### PROMPT
Restate all the lines below word for word, but omit the pictures.

### MATERIAL FOR THE TASK
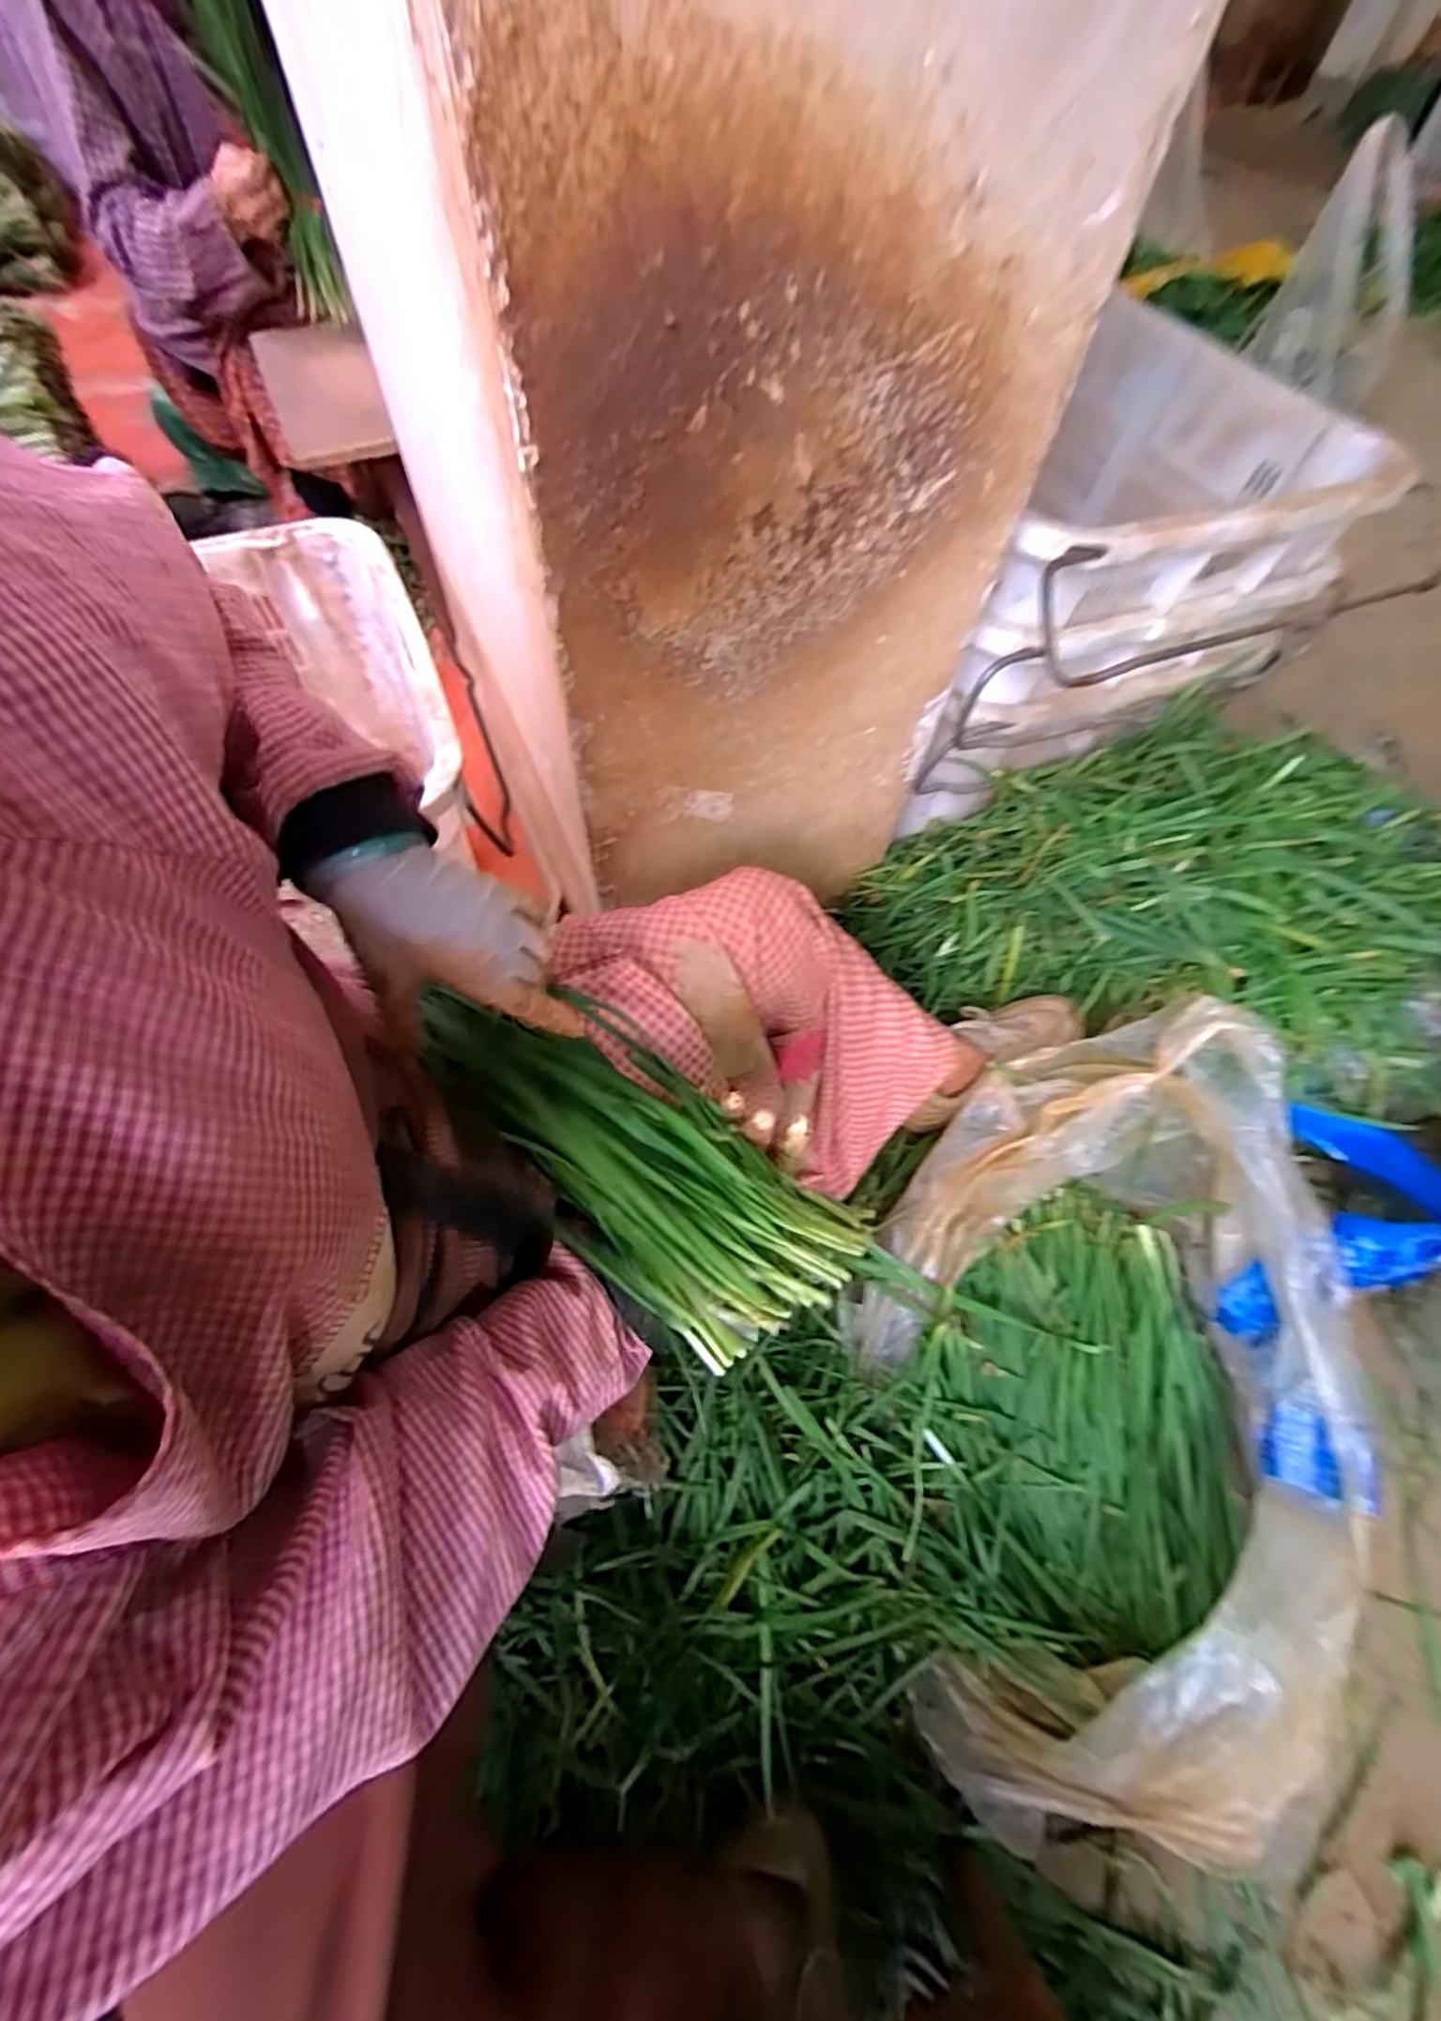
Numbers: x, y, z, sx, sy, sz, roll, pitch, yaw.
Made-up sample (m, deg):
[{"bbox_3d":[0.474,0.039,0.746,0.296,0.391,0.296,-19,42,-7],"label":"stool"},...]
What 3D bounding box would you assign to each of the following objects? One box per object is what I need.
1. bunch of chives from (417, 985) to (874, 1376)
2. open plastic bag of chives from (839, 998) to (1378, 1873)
[{"bbox_3d":[-0.067,0.082,0.413,0.307,0.051,0.117,34,69,25],"label":"bunch of chives"},{"bbox_3d":[0.347,0.333,0.571,0.456,0.237,0.582,-14,64,-10],"label":"open plastic bag of chives"}]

### RESPONSE TO THE EXERCISE
Numbers: x, y, z, sx, sy, sz, roll, pitch, yaw.
Made-up sample (m, deg):
[{"bbox_3d":[0.474,0.039,0.746,0.296,0.391,0.296,-19,42,-7],"label":"stool"},...]
What 3D bounding box would you assign to each of the following objects? One box per object is what I need.
1. bunch of chives from (417, 985) to (874, 1376)
2. open plastic bag of chives from (839, 998) to (1378, 1873)
[{"bbox_3d":[-0.067,0.082,0.413,0.307,0.051,0.117,34,69,25],"label":"bunch of chives"},{"bbox_3d":[0.347,0.333,0.571,0.456,0.237,0.582,-14,64,-10],"label":"open plastic bag of chives"}]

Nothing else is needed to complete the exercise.